Die Fürsorge hingegen wäre durch eine negative Einkommenssteuer effizienter und transparenter sicherzustellen. Simulationsrechnungen, die für die Schweiz durchgeführt worden sind und Untersuchungen in Deutschland zeigen, dass eine erhebliche Verminderung der Einkommens-ungleichheit durch eine einfache Negativsteuer herbeigeführt werden könnte. Entscheidet man sich für die Übertragung der Vorsorgefunktion der AHV auf die zweite oder dritte Säule und der Fürsorgefunktion der AHV auf bereits bestehende Sozialwerke bzw. -systeme (z.B. die Ergänzungsleistungen), würde sich die AHV rein als Institution erübrigen. Die Vorsorge wäre nur noch durch die zweite und dritte Säule gewährleistet. Soweit entspräche dies dem Pensionssystem in Chile, das die beiden Ziele am konsequentesten getrennt hat. Die Fürsorge wäre in einem ersten Schritt durch die Vielfalt bestehender Soziallei-stungen sicherzustellen. In einem zweiten Schritt könnten diese wiederum konsolidiert werden, so dass die negative Einkommenssteuer zum wichtigsten sozialpolitischen Instrument würde.

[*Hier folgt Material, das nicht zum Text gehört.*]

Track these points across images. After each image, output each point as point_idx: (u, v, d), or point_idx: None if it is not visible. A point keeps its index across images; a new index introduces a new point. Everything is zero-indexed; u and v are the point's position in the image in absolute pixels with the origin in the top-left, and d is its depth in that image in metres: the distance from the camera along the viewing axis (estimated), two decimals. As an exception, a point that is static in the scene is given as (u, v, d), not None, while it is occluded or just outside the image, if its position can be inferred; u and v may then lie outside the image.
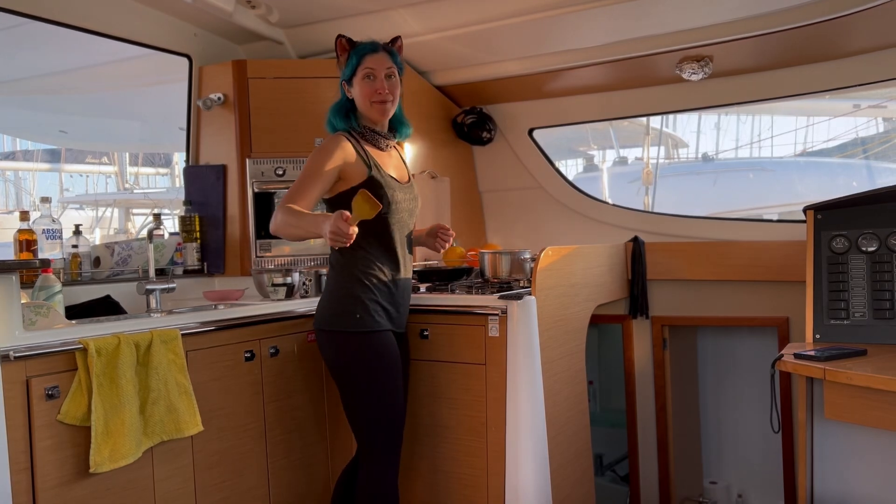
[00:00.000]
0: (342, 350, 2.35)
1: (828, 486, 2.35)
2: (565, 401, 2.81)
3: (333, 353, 2.38)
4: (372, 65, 2.37)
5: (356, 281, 2.34)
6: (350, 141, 2.36)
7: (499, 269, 2.90)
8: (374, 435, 2.35)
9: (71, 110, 4.67)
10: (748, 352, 3.62)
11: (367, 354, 2.33)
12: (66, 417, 1.94)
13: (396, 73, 2.42)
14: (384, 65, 2.38)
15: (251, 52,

Zu betonen ist, dass dieser radikale Lösungsansatz für die AHV nicht in erster Linie das gesamtwirtschaftliche finanzielle Volumen der Vorsorge und Fürsorge, sondern die organisatorische Seite der AHV bzw. die Leistungsfähigkeit der Sozialinstitutionen tangiert – das Geld wird lediglich über andere Kanäle verteilt, ohne Infragestellung der Ziele an sich. Effizienzgewinne durch neue Regelungen und Substitutionseffekte durch ein anderes Verhalten der Personen würden sich erst nach einer Einführungsphase ergeben.